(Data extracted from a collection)
□ □ □ □ □ □ □

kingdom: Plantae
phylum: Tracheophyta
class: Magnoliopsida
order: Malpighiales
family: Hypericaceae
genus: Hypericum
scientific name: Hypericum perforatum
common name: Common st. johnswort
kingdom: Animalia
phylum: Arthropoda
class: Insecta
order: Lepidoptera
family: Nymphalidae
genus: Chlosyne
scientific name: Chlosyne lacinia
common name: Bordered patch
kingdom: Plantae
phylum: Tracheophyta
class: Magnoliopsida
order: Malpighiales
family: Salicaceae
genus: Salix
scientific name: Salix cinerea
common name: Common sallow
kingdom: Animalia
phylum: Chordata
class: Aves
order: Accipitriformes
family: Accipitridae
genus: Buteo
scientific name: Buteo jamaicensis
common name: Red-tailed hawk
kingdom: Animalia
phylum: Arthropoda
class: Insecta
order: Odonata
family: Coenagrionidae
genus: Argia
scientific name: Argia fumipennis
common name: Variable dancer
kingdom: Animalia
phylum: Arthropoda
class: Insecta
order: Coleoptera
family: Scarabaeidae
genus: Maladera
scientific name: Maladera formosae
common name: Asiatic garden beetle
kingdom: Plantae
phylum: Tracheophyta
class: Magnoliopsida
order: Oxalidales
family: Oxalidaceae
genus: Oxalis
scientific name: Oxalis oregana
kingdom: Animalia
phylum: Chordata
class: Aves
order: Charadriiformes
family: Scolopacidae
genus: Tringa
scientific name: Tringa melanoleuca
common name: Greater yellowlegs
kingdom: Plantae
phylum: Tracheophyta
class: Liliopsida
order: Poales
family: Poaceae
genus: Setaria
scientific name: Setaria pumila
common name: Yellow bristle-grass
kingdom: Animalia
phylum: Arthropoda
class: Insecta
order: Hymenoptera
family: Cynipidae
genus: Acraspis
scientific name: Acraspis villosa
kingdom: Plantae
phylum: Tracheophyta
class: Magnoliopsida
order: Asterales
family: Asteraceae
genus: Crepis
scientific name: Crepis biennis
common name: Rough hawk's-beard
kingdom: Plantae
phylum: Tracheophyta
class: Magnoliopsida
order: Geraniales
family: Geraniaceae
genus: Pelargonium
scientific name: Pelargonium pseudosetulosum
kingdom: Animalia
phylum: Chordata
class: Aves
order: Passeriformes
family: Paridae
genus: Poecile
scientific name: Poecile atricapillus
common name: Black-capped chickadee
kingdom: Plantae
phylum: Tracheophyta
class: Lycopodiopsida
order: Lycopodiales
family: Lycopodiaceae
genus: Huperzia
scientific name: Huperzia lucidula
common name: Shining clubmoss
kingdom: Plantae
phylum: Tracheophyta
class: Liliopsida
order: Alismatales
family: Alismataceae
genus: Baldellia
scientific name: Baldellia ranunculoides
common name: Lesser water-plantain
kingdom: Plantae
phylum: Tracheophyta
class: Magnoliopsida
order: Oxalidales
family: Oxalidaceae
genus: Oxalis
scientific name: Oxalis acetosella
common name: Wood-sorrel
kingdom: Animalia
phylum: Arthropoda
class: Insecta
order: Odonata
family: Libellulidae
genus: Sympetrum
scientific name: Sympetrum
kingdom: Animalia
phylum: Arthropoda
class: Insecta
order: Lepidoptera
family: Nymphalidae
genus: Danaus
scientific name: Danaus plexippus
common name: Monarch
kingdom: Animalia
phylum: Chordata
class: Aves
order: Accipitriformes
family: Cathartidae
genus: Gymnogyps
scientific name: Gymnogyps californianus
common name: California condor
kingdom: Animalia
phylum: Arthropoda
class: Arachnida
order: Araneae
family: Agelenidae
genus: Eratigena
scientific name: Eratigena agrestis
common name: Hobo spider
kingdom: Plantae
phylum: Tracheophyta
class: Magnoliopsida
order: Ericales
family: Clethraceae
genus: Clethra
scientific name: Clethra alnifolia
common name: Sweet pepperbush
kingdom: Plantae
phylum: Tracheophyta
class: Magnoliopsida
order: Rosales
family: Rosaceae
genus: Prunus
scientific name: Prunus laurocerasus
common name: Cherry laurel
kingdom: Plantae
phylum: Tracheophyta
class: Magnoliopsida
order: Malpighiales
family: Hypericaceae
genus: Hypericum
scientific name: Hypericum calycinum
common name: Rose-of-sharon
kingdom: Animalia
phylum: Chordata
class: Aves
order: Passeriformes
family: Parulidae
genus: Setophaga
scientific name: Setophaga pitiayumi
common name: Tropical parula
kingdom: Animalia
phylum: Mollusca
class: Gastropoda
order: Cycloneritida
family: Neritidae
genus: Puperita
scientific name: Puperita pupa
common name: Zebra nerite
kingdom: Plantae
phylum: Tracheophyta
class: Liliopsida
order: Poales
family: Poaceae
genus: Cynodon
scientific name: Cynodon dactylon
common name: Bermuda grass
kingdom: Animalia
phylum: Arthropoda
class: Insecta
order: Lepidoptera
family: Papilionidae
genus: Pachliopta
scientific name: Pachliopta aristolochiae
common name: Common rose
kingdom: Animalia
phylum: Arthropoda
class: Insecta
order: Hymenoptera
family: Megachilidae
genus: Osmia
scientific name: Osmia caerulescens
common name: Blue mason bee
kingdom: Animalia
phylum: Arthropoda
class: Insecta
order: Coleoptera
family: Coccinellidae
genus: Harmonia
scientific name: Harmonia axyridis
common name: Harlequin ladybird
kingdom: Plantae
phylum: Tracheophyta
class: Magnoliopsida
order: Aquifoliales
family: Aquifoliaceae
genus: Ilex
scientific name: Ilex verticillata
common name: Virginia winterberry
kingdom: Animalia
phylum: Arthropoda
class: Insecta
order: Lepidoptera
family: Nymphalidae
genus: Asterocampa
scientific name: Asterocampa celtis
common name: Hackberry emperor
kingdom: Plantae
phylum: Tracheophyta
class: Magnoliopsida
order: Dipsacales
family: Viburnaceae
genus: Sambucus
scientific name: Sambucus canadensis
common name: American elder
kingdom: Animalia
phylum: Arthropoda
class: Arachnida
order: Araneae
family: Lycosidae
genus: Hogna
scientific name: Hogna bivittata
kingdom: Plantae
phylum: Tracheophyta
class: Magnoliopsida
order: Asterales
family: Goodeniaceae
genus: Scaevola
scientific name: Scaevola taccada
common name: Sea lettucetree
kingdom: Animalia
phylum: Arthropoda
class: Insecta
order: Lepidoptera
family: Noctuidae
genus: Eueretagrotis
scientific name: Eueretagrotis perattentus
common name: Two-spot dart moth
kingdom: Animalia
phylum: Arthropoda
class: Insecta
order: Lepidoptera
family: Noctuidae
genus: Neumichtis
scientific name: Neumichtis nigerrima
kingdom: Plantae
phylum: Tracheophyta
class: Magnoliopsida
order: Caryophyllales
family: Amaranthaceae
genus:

□ □ □ □ □ □ □

Exercise description:
Change "scientific name" to "species name" in the lines from the one with "family: Agelenidae" up to and including the one with "phylum: Mollusca", leaving everything else in those rows as it is, and give back only those lines.

Task result:
family: Agelenidae
genus: Eratigena
species name: Eratigena agrestis
common name: Hobo spider
kingdom: Plantae
phylum: Tracheophyta
class: Magnoliopsida
order: Ericales
family: Clethraceae
genus: Clethra
species name: Clethra alnifolia
common name: Sweet pepperbush
kingdom: Plantae
phylum: Tracheophyta
class: Magnoliopsida
order: Rosales
family: Rosaceae
genus: Prunus
species name: Prunus laurocerasus
common name: Cherry laurel
kingdom: Plantae
phylum: Tracheophyta
class: Magnoliopsida
order: Malpighiales
family: Hypericaceae
genus: Hypericum
species name: Hypericum calycinum
common name: Rose-of-sharon
kingdom: Animalia
phylum: Chordata
class: Aves
order: Passeriformes
family: Parulidae
genus: Setophaga
species name: Setophaga pitiayumi
common name: Tropical parula
kingdom: Animalia
phylum: Mollusca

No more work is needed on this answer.